Gang Liu, Tatt Jhong Haw, Malcolm R Starkey, Ashleigh M Philp, Stelios Pavlidis, Christina Nalkurthi, Prema M Nair, Henry M Gomez, Irwan Hanish, Alan Cy Hsu, Elinor Hortle, Sophie Pickles, Joselyn Rojas-Quintero, Raul San Jose Estepar, Jacqueline E Marshall, Richard Y Kim, Adam M Collison, Joerg Mattes, Sobia Idrees, Alen Faiz, Nicole G Hansbro, Ryutaro Fukui, Yusuke Murakami, Hong Sheng Cheng, Nguan Soon Tan, Sanjay H Chotirmall, Jay C Horvat, Paul S Foster, Brian Gg Oliver, Francesca Polverino, Antonio Ieni, Francesco Monaco, Gaetano Caramori, Sukhwinder S Sohal, Ken R Bracke, Peter A Wark, Ian M Adcock, Kensuke Miyake, Don D Sin, Philip M Hansbro
Nature communications 14(1) 7349-7349 2023年11月14日
Toll-like receptor 7 (TLR7) is known for eliciting immunity against single-stranded RNA viruses, and is increased in both human and cigarette smoke (CS)-induced, experimental chronic obstructive pulmonary disease (COPD). Here we show that the severity of CS-induced emphysema and COPD is reduced in TLR7-deficient mice, while inhalation of imiquimod, a TLR7-agonist, induces emphysema without CS exposure. This imiquimod-induced emphysema is reduced in mice deficient in mast cell protease-6, or when wild-type mice are treated with the mast cell stabilizer, cromolyn.
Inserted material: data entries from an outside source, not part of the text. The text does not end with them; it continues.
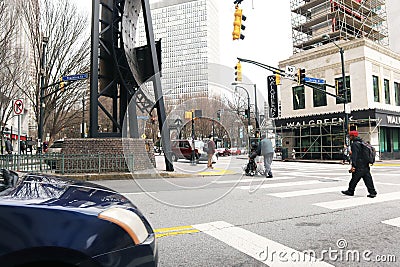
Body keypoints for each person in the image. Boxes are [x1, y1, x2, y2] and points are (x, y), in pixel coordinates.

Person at [342, 130, 377, 198]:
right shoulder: (362, 142)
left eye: (350, 136)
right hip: (365, 164)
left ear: (352, 136)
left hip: (359, 165)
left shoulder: (354, 144)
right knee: (368, 179)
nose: (349, 137)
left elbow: (354, 156)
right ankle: (372, 192)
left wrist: (353, 166)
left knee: (354, 179)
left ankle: (350, 191)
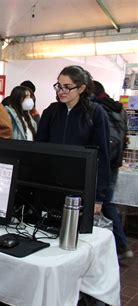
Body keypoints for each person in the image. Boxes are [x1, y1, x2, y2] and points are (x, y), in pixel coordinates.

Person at [36, 65, 110, 215]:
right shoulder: (51, 111)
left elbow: (102, 156)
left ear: (81, 89)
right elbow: (39, 148)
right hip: (51, 183)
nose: (61, 91)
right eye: (59, 86)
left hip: (80, 186)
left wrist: (98, 197)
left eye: (67, 87)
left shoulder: (95, 113)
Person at [92, 80, 133, 259]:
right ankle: (121, 245)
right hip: (115, 162)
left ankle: (121, 245)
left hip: (101, 163)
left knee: (103, 203)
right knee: (107, 202)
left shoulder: (96, 109)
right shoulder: (119, 109)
Furthermore, therapeutic treatment with anti-TLR7 monoclonal antibody suppresses CS-induced emphysema, experimental COPD and accumulation of pulmonary mast cells in mice. Lastly, TLR7 mRNA is increased in pre-existing datasets from patients with COPD, while TLR7+ mast cells are increased in COPD lungs and associated with severity of COPD. Our results thus support roles for TLR7 in mediating emphysema and COPD through mast cell activity, and may implicate TLR7 as a potential therapeutic target.